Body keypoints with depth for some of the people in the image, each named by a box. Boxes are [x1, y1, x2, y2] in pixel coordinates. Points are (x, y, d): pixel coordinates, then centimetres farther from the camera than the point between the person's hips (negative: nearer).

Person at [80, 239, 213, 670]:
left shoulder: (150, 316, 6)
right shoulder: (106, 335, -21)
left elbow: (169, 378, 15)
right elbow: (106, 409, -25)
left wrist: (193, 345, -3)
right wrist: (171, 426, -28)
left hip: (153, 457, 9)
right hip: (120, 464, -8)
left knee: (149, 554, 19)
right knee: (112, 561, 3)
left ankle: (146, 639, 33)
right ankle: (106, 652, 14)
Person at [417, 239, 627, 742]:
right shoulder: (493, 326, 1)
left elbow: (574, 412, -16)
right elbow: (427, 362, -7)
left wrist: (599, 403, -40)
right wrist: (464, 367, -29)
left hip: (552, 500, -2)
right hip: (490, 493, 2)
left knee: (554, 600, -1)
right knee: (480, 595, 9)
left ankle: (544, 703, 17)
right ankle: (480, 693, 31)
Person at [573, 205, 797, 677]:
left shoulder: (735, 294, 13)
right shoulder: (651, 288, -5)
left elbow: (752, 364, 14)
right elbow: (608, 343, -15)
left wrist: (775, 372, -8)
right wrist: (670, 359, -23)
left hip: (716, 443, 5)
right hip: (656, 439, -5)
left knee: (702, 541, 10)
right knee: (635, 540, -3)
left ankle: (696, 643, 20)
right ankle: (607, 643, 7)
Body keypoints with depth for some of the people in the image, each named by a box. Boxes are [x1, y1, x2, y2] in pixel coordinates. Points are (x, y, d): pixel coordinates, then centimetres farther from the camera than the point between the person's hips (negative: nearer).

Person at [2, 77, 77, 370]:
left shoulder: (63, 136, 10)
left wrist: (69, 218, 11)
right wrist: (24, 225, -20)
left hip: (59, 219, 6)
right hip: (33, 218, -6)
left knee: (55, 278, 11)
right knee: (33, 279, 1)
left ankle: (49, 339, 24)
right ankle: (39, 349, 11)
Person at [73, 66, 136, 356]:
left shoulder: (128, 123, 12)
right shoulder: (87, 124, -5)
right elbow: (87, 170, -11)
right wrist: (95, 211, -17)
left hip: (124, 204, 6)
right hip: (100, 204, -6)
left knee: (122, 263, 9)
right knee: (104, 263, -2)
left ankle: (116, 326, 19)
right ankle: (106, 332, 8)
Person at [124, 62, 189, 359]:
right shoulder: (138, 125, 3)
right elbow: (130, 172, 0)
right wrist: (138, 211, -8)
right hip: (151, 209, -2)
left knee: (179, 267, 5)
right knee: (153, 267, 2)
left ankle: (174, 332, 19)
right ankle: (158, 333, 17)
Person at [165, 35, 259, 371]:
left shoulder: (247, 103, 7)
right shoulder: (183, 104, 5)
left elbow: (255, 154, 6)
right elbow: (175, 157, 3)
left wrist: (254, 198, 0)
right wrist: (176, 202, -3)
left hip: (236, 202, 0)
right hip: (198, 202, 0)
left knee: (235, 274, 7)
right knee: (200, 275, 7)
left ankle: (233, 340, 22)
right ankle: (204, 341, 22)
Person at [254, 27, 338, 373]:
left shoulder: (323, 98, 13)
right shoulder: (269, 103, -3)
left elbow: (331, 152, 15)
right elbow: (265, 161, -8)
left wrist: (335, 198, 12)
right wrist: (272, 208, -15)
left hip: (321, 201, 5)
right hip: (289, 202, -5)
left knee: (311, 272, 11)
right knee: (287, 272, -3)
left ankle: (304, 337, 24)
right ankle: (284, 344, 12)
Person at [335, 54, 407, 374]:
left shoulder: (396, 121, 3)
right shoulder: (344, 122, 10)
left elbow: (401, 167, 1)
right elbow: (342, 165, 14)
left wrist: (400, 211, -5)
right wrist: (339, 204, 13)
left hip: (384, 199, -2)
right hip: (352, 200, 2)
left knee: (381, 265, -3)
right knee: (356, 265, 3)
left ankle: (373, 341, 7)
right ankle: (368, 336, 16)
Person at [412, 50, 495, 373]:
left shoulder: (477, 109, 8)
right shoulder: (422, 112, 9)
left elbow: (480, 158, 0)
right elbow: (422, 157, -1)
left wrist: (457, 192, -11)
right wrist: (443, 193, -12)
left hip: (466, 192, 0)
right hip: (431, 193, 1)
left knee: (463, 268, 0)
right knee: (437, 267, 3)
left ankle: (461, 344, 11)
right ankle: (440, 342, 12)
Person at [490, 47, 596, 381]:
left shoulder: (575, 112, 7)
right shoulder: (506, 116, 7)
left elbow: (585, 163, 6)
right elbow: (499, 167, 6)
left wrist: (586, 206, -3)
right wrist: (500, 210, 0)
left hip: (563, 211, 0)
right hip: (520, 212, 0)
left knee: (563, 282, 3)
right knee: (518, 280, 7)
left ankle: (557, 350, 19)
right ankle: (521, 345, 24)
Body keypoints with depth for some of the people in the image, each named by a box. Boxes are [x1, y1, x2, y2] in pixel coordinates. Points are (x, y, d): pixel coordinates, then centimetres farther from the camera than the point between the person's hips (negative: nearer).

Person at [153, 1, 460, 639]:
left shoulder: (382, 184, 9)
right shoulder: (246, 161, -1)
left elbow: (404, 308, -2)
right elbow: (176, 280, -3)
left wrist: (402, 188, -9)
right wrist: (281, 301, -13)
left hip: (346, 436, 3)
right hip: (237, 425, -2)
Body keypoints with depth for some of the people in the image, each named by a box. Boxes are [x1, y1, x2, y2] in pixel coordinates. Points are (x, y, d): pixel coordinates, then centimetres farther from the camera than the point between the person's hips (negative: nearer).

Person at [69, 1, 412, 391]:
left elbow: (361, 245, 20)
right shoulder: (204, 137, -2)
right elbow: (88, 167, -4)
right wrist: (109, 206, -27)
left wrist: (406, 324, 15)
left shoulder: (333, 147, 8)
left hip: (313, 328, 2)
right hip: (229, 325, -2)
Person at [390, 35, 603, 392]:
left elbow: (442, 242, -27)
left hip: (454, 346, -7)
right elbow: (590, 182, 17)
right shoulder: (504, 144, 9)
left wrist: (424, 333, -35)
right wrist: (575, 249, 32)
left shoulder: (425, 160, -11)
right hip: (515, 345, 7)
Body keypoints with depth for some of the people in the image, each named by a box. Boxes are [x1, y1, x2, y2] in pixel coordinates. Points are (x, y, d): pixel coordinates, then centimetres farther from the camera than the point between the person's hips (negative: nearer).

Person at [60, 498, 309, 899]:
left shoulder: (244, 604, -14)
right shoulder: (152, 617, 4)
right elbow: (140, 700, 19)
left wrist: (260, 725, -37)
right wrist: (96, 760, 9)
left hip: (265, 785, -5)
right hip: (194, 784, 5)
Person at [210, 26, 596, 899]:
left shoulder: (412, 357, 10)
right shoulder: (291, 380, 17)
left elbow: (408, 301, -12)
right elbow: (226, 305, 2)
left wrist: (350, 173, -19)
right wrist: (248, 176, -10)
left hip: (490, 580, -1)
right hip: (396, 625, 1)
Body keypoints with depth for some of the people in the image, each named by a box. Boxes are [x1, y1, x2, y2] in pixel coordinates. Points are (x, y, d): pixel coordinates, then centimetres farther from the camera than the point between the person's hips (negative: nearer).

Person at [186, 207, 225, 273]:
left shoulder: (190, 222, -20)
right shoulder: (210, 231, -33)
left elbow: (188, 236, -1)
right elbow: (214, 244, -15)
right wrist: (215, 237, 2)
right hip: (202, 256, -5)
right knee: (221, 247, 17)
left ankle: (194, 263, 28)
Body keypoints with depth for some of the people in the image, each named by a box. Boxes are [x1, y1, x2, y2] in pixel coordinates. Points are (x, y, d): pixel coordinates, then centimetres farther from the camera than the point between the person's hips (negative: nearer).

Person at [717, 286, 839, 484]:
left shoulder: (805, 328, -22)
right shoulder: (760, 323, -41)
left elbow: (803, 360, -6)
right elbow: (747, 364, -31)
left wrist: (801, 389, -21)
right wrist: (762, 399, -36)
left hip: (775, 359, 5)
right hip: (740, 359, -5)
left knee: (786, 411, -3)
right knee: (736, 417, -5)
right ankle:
====
Exercise description:
Rewrite the entries as a Markdown table with columns Row and Line. Start with the first line and end with the line containing "right elbow: (87, 170, -11)", including both, and leave out blank lines.

Solution for this exercise:
| Row | Line |
|---|---|
| 1 | Body keypoints with depth for some of the people in the image, each named by a box. Boxes are [x1, y1, x2, y2] in pixel coordinates. Points are (x, y, d): pixel coordinates, then centimetres farther from the camera than the point between the person's hips (negative: nearer). |
| 2 | Person at [80, 239, 213, 670]: |
| 3 | left shoulder: (150, 316, 6) |
| 4 | right shoulder: (106, 335, -21) |
| 5 | left elbow: (169, 378, 15) |
| 6 | right elbow: (106, 409, -25) |
| 7 | left wrist: (193, 345, -3) |
| 8 | right wrist: (171, 426, -28) |
| 9 | left hip: (153, 457, 9) |
| 10 | right hip: (120, 464, -8) |
| 11 | left knee: (149, 554, 19) |
| 12 | right knee: (112, 561, 3) |
| 13 | left ankle: (146, 639, 33) |
| 14 | right ankle: (106, 652, 14) |
| 15 | Person at [417, 239, 627, 742]: |
| 16 | right shoulder: (493, 326, 1) |
| 17 | left elbow: (574, 412, -16) |
| 18 | right elbow: (427, 362, -7) |
| 19 | left wrist: (599, 403, -40) |
| 20 | right wrist: (464, 367, -29) |
| 21 | left hip: (552, 500, -2) |
| 22 | right hip: (490, 493, 2) |
| 23 | left knee: (554, 600, -1) |
| 24 | right knee: (480, 595, 9) |
| 25 | left ankle: (544, 703, 17) |
| 26 | right ankle: (480, 693, 31) |
| 27 | Person at [573, 205, 797, 677]: |
| 28 | left shoulder: (735, 294, 13) |
| 29 | right shoulder: (651, 288, -5) |
| 30 | left elbow: (752, 364, 14) |
| 31 | right elbow: (608, 343, -15) |
| 32 | left wrist: (775, 372, -8) |
| 33 | right wrist: (670, 359, -23) |
| 34 | left hip: (716, 443, 5) |
| 35 | right hip: (656, 439, -5) |
| 36 | left knee: (702, 541, 10) |
| 37 | right knee: (635, 540, -3) |
| 38 | left ankle: (696, 643, 20) |
| 39 | right ankle: (607, 643, 7) |
| 40 | Body keypoints with depth for some of the people in the image, each named by a box. Boxes are [x1, y1, x2, y2] in pixel coordinates. Points are (x, y, d): pixel coordinates, then centimetres farther from the camera than the point between the person's hips (negative: nearer). |
| 41 | Person at [2, 77, 77, 370]: |
| 42 | left shoulder: (63, 136, 10) |
| 43 | left wrist: (69, 218, 11) |
| 44 | right wrist: (24, 225, -20) |
| 45 | left hip: (59, 219, 6) |
| 46 | right hip: (33, 218, -6) |
| 47 | left knee: (55, 278, 11) |
| 48 | right knee: (33, 279, 1) |
| 49 | left ankle: (49, 339, 24) |
| 50 | right ankle: (39, 349, 11) |
| 51 | Person at [73, 66, 136, 356]: |
| 52 | left shoulder: (128, 123, 12) |
| 53 | right shoulder: (87, 124, -5) |
| 54 | right elbow: (87, 170, -11) |